The work waawiindmawaa – promise (to promise something to somebody) (2022) consists of three floor pottery vessels containing 46 beaded circular medallions affixed to vellum scrolls. The vessels rest on top of three mounds of sand mixed with cedar, sage and tobacco. Evenly spaced apart, each vessel is positioned directly below and in dialogue with the wall mounted work For as long as the sun shines, grass grows and water flows (2018), an 11.5 metre wampum belt with beaded black velvet floral decorated panels, vellum scrolls and tobacco pouches.
In Windsor, Ontario, Ace worked with 94 law students, art students, Indigenous and non-Indigenous participants who completed For as long as the sun shines, grass grows and water flows over a 4 day period, making 54 mixed media beaded panels with 94 handwritten calls to action scrolls mounted together in a continuous horizontal row set against a larger painted blue strip, referencing a wampum belt. For waawiindmawaa - promise (to promise something to somebody), 46 international law students, artists and general public (23 in Zurich and 23 in Geneva) hand-beaded a floral motif on a circular medallion, wrote one of the 46 UNDRIP articles in graphite on a vellum sheet that was rolled into a scroll and affixed to the medallion with tobacco. These medallions were placed inside one of the three honouring floor vessels. At the start of all workshops, each participant confirmed their participation by, first, surrendering their rights to the collaborative work by signing a witnessed document and then symbolically accepting one Canadian Dollar or Swiss Franc in exchange for the extinguishment of their rights to the works. This surrender was a wry reference to the treaty-making process in Canada.

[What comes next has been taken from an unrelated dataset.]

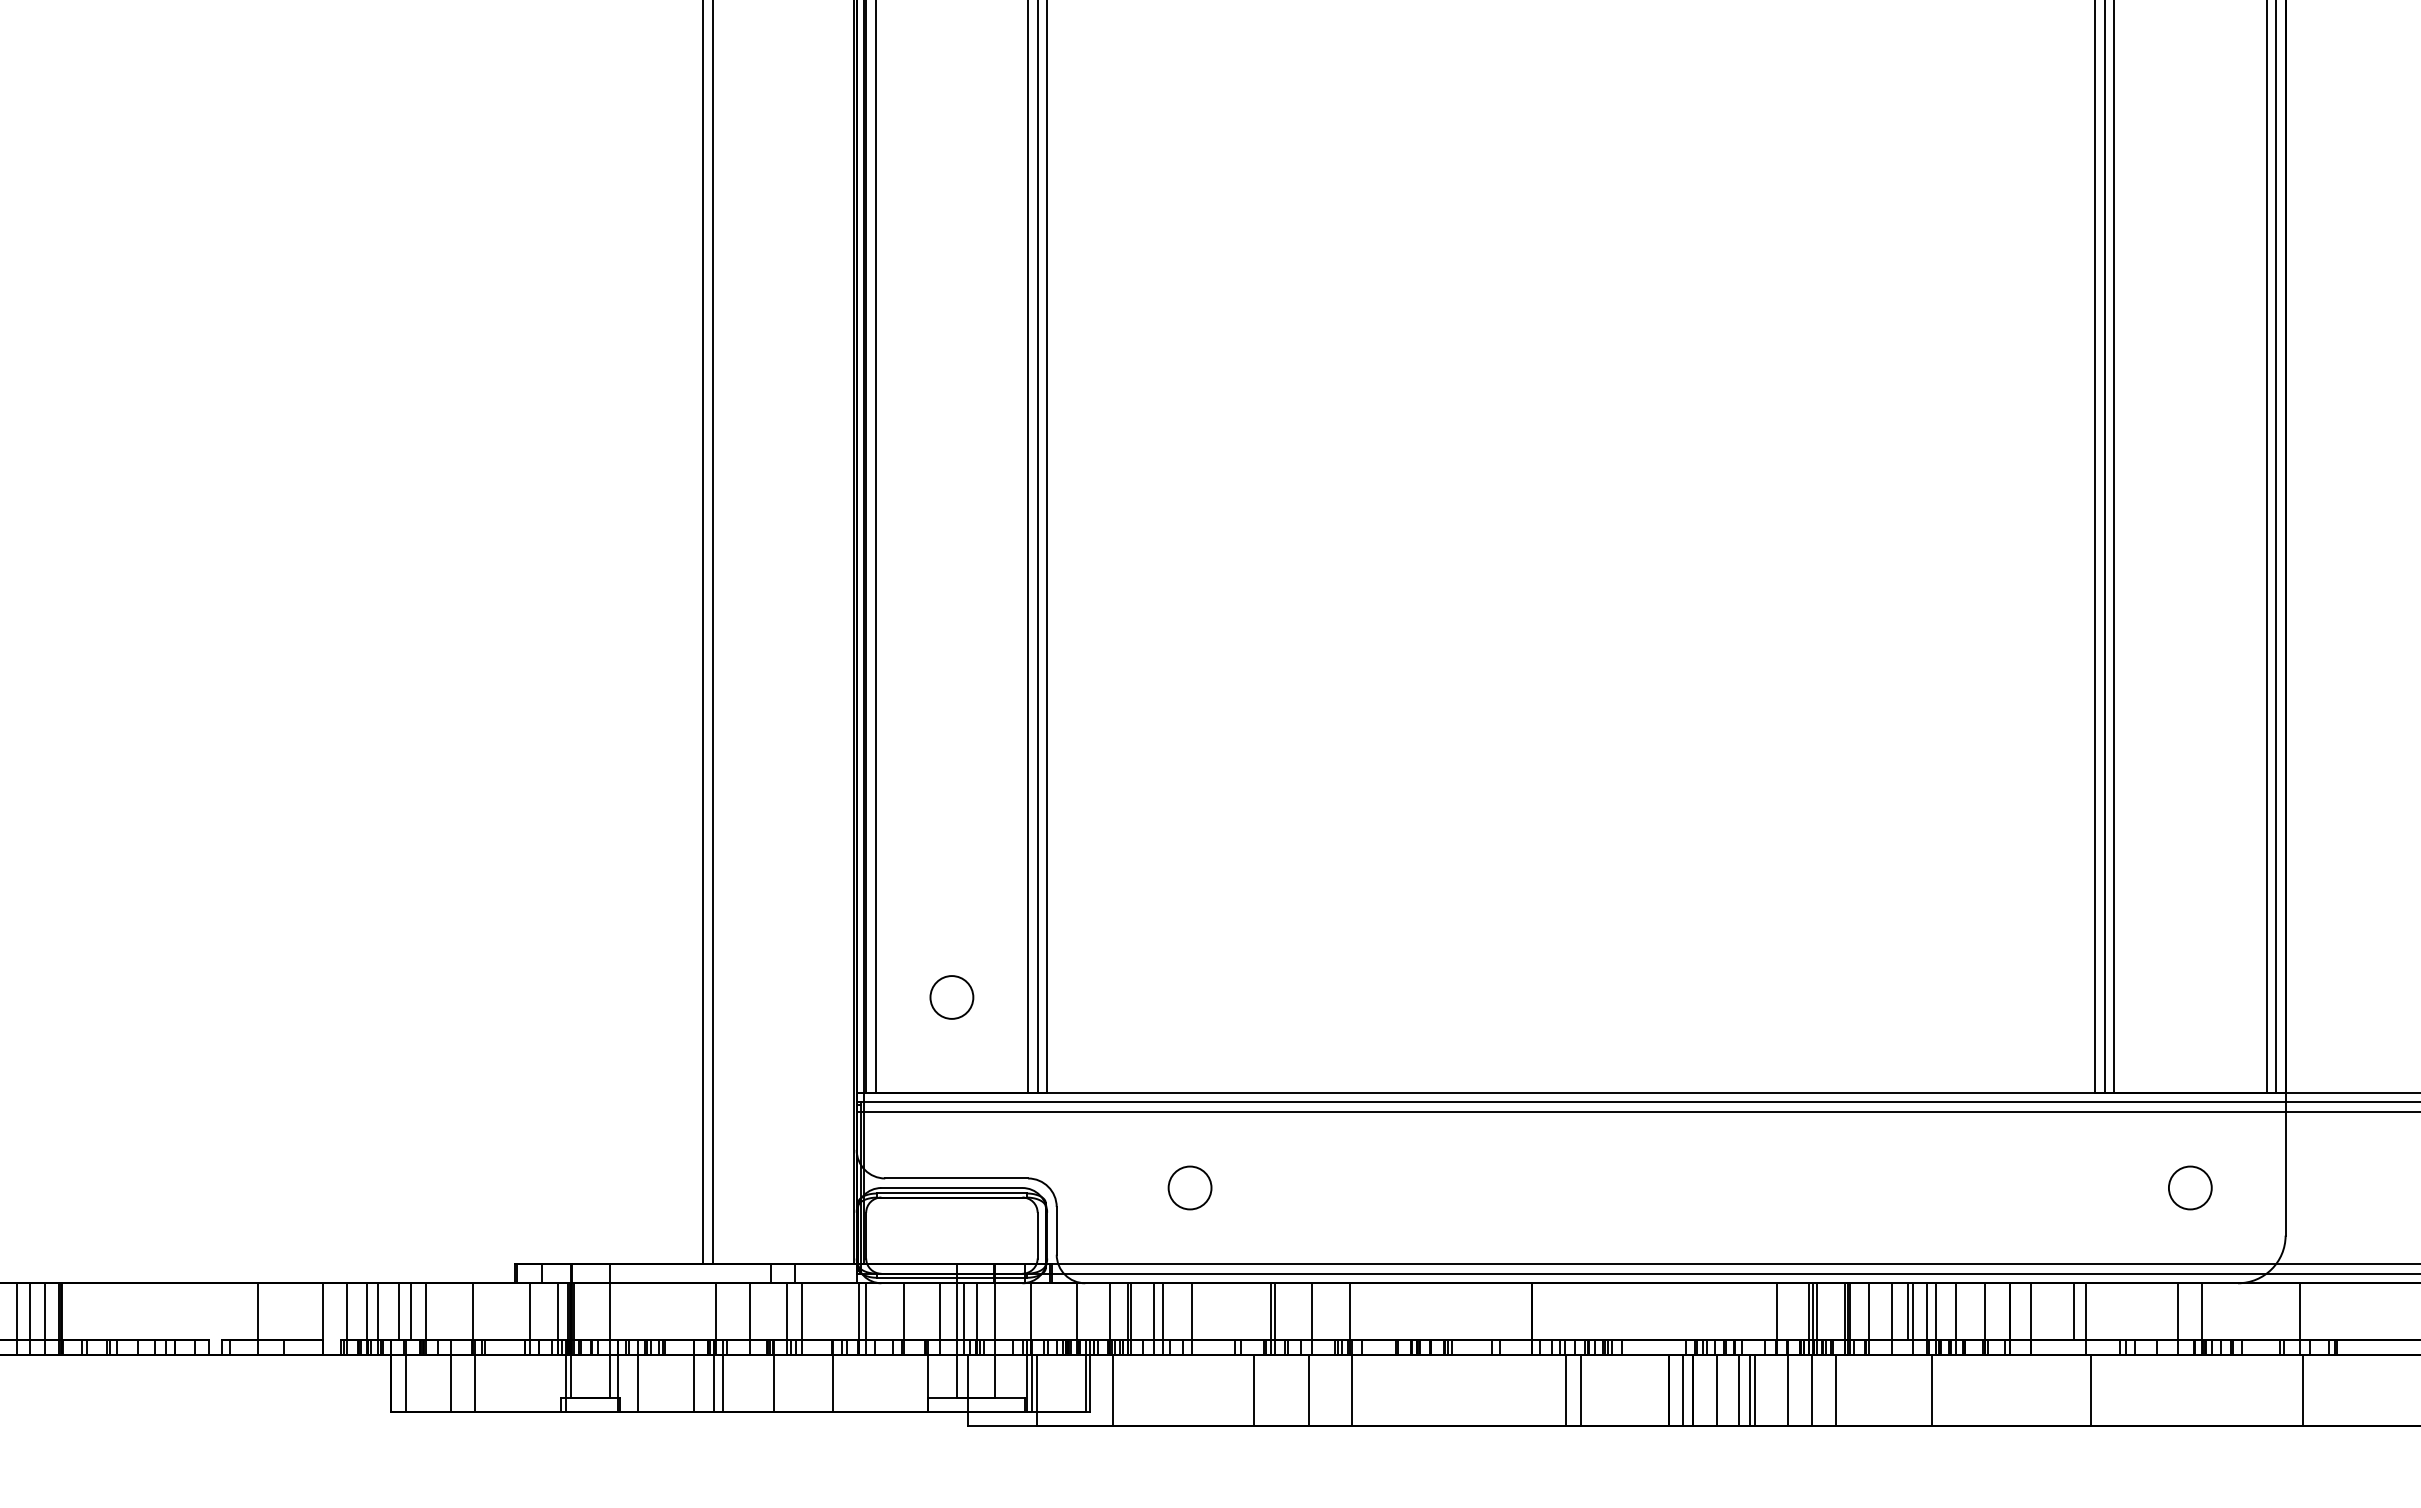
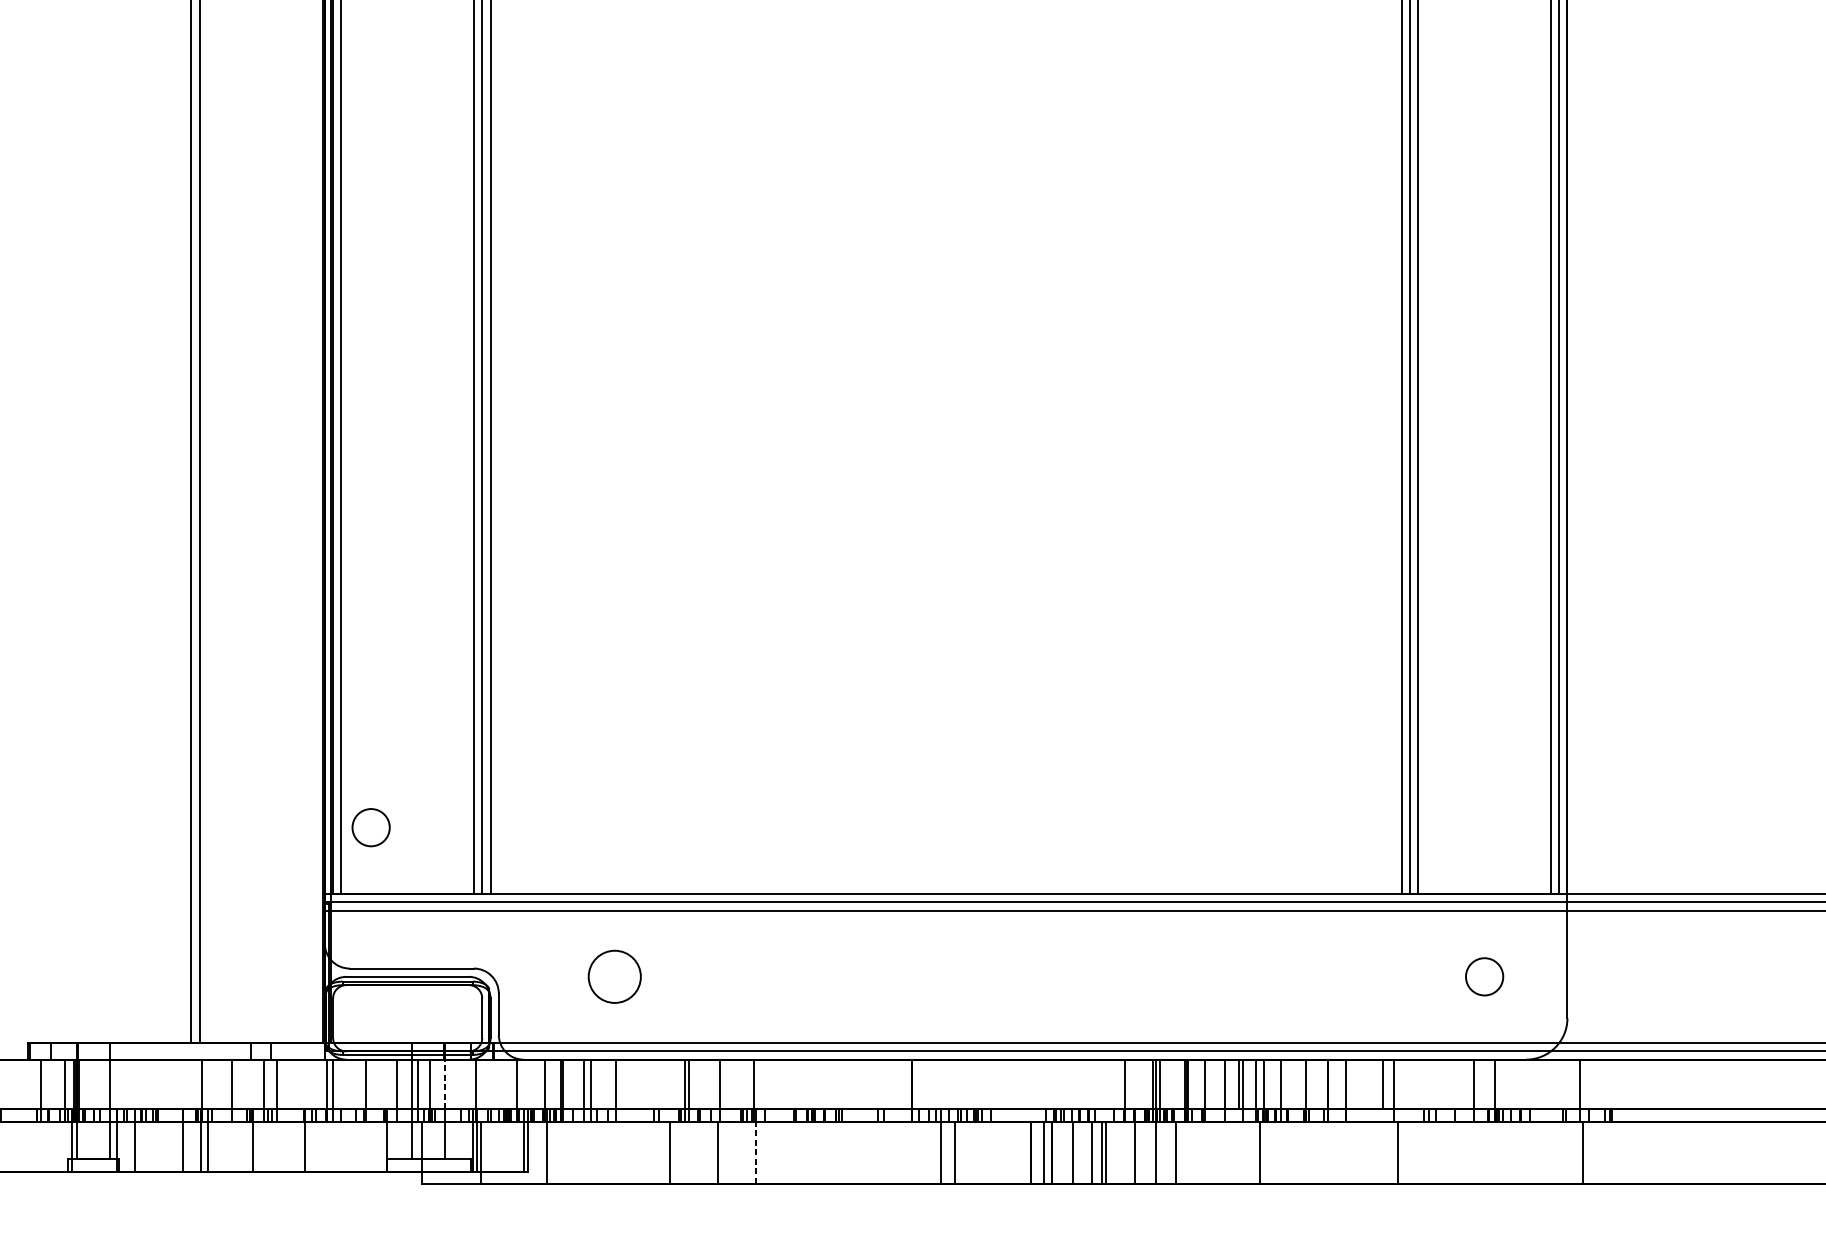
circle: (951, 997) -> (370, 827), moved
circle: (1189, 1187) -> (614, 976), size x1.4
line: (995, 1311) -> (445, 1084), solid -> dashed
line: (1352, 1390) -> (756, 1152), solid -> dashed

By creating these site-specific collaborative works, Ace and the participants aim to draw our attention to the need for reconciliation and honouring of Indigenous domestic and international rights and treaty rights. When read together, the two works are a contemporary visual and mnemonic waawiindmawaa – promise. In completing these works, the participants fulfilled TRC Call to Action #83, in particular “for Indigenous and non-Indigenous artists to undertake collaborative projects and produce works that contribute to the reconciliation process”.